Fragmento extraído ▸
___

Roberto Arlt, sinceramiento de un escritor que fracasa en su trabajo
En la semana en que Roberto Arlt hubiese cumplido 120 años, vale la pena volver sobre el escritor que puso sobre la mesa la relación entre la literatura y la guita, sin pelos en la lengua, como él acostumbraba. Lo hizo en su clásico prólogo a Los lanzallamas (1929), que en general es citado por razones menos interesantes que la que sigue acá:
“Orgullosamente afirmo que escribir, para mí, constituye un lujo. No dispongo, como otros escritores, de rentas, tiempo o sedantes empleos nacionales. Ganarse la vida escribiendo es penoso y rudo. Máxime si cuando se trabaja se piensa que existe gente a quien la preocupación de buscarse distracciones les produce surmenage (…) Para hacer estilo son necesarias comodidades, rentas, vida holgada (…)”.

___

Material proporcionado ▸
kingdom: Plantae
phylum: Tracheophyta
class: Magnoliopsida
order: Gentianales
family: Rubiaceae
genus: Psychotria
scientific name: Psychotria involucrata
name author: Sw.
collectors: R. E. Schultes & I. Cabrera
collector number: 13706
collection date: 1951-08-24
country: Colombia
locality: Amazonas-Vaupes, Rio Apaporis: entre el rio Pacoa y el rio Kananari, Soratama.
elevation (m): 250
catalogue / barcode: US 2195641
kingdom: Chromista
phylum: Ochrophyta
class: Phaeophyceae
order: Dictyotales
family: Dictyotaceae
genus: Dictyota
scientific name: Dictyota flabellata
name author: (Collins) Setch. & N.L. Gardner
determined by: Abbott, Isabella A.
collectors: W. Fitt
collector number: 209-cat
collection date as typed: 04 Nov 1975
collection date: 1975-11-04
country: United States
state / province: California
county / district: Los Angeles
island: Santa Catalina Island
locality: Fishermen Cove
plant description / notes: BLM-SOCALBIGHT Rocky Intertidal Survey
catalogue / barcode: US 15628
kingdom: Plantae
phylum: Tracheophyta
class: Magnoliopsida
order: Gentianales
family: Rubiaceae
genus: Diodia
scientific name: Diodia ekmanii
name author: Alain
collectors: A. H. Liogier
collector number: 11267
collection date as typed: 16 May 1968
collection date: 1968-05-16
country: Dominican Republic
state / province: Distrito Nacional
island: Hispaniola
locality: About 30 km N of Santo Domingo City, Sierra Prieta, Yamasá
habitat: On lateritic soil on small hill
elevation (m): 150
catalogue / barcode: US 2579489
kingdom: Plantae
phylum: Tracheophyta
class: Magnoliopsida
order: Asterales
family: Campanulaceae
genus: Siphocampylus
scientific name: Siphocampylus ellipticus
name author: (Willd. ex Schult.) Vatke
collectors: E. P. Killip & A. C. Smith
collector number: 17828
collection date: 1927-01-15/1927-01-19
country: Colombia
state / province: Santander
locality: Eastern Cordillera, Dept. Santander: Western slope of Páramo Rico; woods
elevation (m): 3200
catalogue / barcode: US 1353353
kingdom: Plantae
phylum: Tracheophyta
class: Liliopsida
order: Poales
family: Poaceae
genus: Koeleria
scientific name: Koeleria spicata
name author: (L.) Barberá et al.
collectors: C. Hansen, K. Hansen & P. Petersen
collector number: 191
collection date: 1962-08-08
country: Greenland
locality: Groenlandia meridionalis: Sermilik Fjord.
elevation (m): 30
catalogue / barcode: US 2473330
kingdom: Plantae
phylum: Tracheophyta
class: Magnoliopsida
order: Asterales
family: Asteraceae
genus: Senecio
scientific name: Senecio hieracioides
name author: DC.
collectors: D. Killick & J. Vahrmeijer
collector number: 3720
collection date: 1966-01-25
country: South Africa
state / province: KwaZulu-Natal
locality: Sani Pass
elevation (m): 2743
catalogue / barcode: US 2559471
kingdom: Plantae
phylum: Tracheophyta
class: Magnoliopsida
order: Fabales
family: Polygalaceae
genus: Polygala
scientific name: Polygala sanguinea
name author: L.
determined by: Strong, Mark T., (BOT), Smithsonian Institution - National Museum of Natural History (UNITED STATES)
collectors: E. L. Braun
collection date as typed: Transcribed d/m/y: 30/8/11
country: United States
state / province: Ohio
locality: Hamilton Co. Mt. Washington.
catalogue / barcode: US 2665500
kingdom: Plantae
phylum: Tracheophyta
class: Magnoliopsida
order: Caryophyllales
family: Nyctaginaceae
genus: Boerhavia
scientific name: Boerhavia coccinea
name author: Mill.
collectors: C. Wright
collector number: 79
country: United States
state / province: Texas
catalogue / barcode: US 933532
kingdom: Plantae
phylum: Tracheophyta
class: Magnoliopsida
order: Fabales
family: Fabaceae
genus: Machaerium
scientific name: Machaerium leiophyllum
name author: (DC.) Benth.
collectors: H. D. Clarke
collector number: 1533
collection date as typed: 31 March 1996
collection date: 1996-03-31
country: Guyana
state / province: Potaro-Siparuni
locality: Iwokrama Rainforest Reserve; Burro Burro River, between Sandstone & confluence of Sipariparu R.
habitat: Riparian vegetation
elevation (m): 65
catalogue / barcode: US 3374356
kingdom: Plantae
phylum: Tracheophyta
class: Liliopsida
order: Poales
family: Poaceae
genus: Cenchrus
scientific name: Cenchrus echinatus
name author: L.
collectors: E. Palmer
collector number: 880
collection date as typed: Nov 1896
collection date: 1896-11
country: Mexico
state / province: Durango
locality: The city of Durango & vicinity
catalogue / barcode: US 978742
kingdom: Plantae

___

La consigna ▸ Retoma, por favor, el fragmento sobre Roberto Arlt y la literatura como trabajo justo después de su última oración, y continúalo con uno o dos párrafos.

Respuesta a la consigna ▸
Arlt habla del oficio de escritor en un cuento con un sentido del humor magnífico: “Escritor fracasado”, el cuento para cualquier escritor o escritora que haya caído en las garras de la desesperación. Después de un fugaz éxito, el escritor fracasado no encuentra qué hacer, y pasa a ser: crítico, líder, vanguardista de la negatividad de la obra, frecuenta los hábitos más monásticos, busca inspiración en las mujeres, se dedica a la crítica furibunda, se dedica a mentir, a poner excusas… A todo, menos a escribir. Es un cuento muy sincero sobre la relación entre las expectativas, los deseos de grandeza, de los escritores (que se reflejan en sus ídolos) y las realidades, que si bien pueden ser determinadas por multiplicidad de factores (siendo el dinero el principal) también dependen de un factor clave: escribir.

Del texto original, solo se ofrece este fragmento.